Settlers Protest Israel’s Planned Pullout from Gaza
This article is from the archive of The New York Sun before the launch of its new website in 2022. The Sun has neither altered nor updated such articles but will seek to correct any errors, mis-categorizations or other problems introduced during transfer.

JERUSALEM, Israel – Jewish settlers and their supporters protested outside Parliament for a second day yesterday against Israel’s planned withdrawal from Palestinian Arab territories, demanding that Prime Minister Sharon hold a referendum on dismantling settlements there.
The protest came as a de-facto truce between Israel and Palestinian Arabs took hold. Top security officials from the two sides meet yesterday to finalize a handover of security control of West Bank towns to the Palestinian Arabs.
Testing the informal cease-fire, a 10-year-old Palestinian Arab girl was fatally shot in the head at a United Nations school in Gaza’s Rafah refugee camp, Palestinian Arab and U.N. officials said.
The killing prompted Islamic terrorists to fire mortar shells at Jewish settlements and endangered an unofficial cease-fire between Israelis and Palestinians.
The circumstances of Noran Deeb’s death were unclear. She was standing with other children in the courtyard for afternoon assembly when she was shot. The U.N. agency for Palestinian Arab refugees said the fire came from an area under Israel military control, but could not say who fired the shots. The area is a frequent flashpoint of violence between Israeli troops and Palestinian Arab terrorists.

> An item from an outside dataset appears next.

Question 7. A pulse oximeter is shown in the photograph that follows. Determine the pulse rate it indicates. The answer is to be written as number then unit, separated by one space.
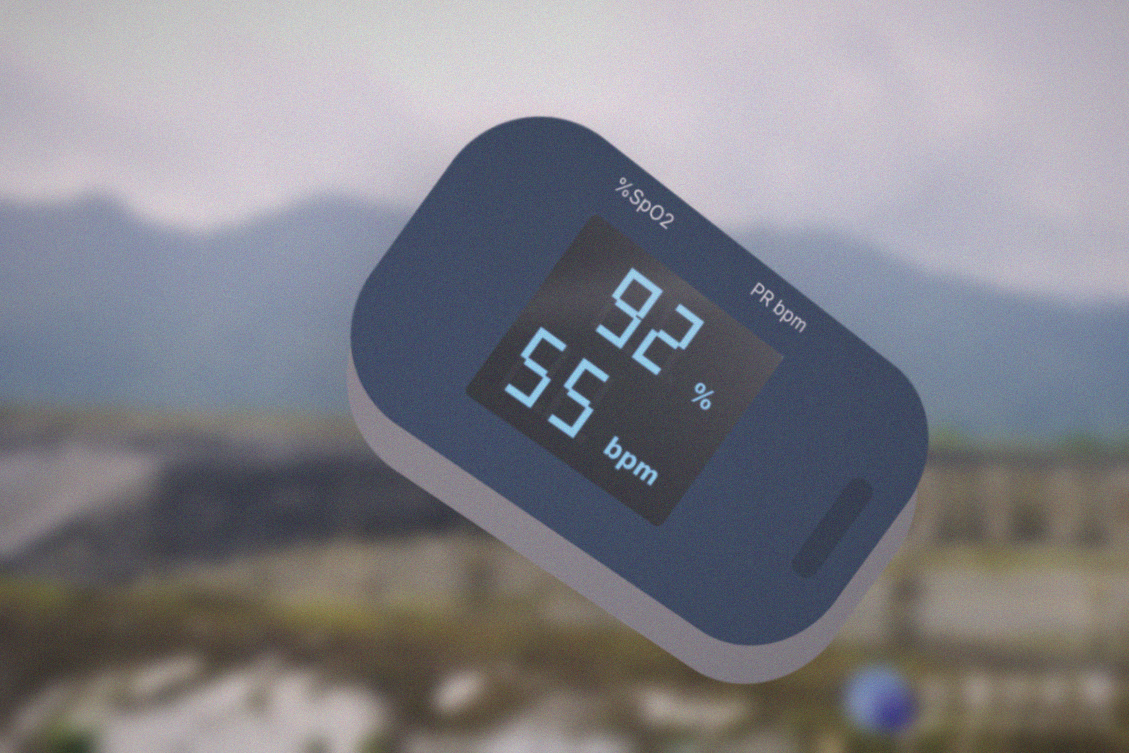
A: 55 bpm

Palestinian Arab witnesses blamed Israeli soldiers. The Israeli military said it checked the claims and found two cases in which soldiers opened fire, but neither was in the area where the girl was shot. “According to our examination, the girl apparently was not shot by Israeli army gunfire,” the military spokesman’s office said.

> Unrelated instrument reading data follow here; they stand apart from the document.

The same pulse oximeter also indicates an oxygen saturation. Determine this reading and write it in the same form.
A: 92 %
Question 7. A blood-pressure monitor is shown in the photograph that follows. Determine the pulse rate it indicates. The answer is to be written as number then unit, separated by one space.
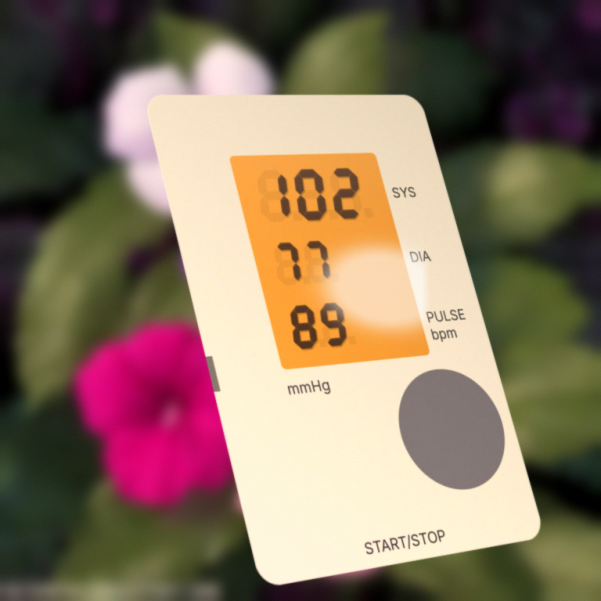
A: 89 bpm
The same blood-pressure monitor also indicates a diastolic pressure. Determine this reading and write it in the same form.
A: 77 mmHg
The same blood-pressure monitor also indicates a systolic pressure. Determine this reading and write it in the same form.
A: 102 mmHg
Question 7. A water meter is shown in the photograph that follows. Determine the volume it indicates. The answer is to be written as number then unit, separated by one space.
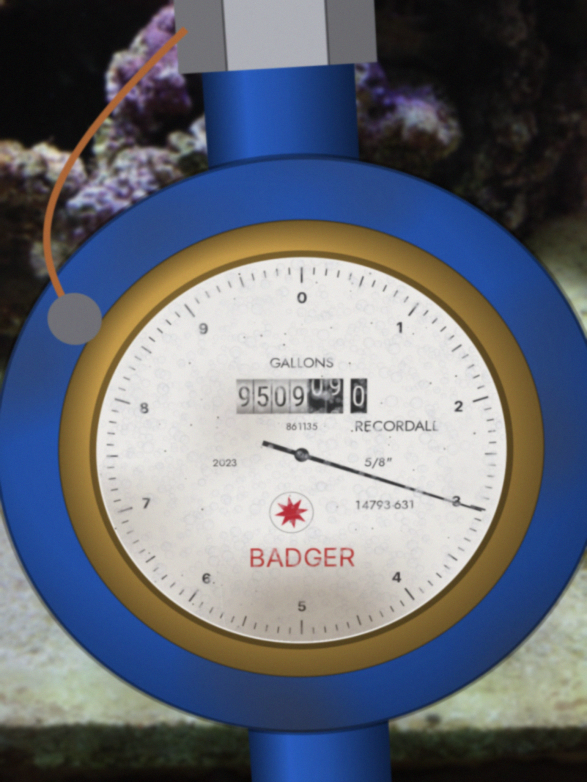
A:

An Israeli military official, speaking on condition of anonymity, said Palestinian Arab revelers had been shooting into the air in the area, celebrating their return from the Hajj pilgrimage to Mecca.
Residents, however, said there were no such celebrations, and Dr. Ali Moussa, the physician who treated the girl, said she was hit by a bullet directly in the face. But he said initial reports by paramedics that she had been killed by tank fire were wrong.

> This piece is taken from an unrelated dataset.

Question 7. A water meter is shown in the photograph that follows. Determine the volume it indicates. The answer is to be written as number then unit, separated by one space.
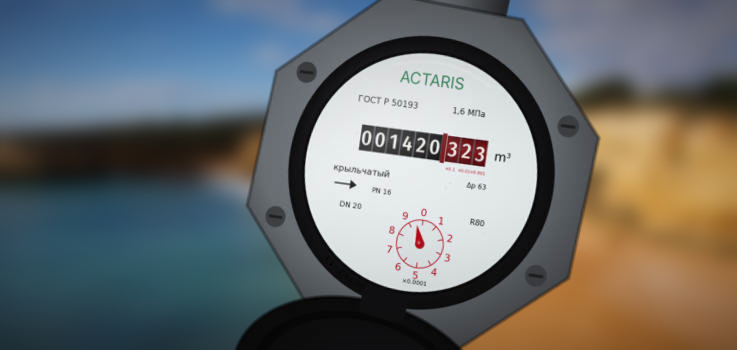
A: 1420.3229 m³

Shortly after the shooting, two mortar rounds landed in the Jewish settlement of Neve Dekalim in Gaza, causing no injuries but damaging a home, the Israeli army said. The terrorist group Hamas said it fired five mortar rounds at a Jewish settlement in Gaza in retaliation for Deeb’s death.
Sunday’s rally, which drew an estimated crowd of 130,000, was one of the largest in Jerusalem’s history. Hundreds of demonstrators wore orange shirts, the color adopted by opponents of the Gaza withdrawal, and some pledged to try to disrupt the evacuation of Gaza settlements, set for this summer.
“Ariel Sharon, you have no mandate to expel Jews,” a pro-settler lawmaker, Effie Eitam, told the crowd.
Several hundred settlers spent the night in tents outside parliament, and resumed their demonstration yesterday.
However, the protest was unlikely to deter Mr. Sharon, who has stabilized his coalition government with backers of the withdrawal. With a recent drop in violence, Mr. Sharon has also stepped up contacts with the Palestinian Arabs.
Mr. Sharon and Palestinian Arab leader Mahmoud Abbas were heading toward their first summit since mid-2003, when Mr. Abbas was prime minister. February 8 was emerging as the date for the summit, and Secretary of State Rice will arrive in the region two days earlier.
In the latest signs of warming ties, the Israeli defense minister, Shaul Mofaz, met yesterday with Palestinian Arab negotiator Mohammed Dahlan, in their second encounter in three days, Israeli officials said.
The officials said the men were expected to complete preparations for handing over security control to the Palestinian Arabs in several West Bank towns and a possible Israeli release of hundreds of Palestinian Arab security prisoners.
Palestinian Arab police commanders said they were told to prepare to take control of four West Bank cities – Ramallah, Qalqiliya, Tulkarem, and Jericho – as early as Wednesday. However, Israeli officials said no steps would be taken ahead of Thursday’s meeting of the Security Cabinet.
Palestinian Arab security officials said they were told by their Israeli counterparts that troops also would take down some roadblocks, rolling back security measures imposed after violence erupted in September 2000.
Mr. Abbas has won a commitment from militant groups to stop attacks, and Israel has scaled back military operations in return, though a formal cease-fire has not been declared yet.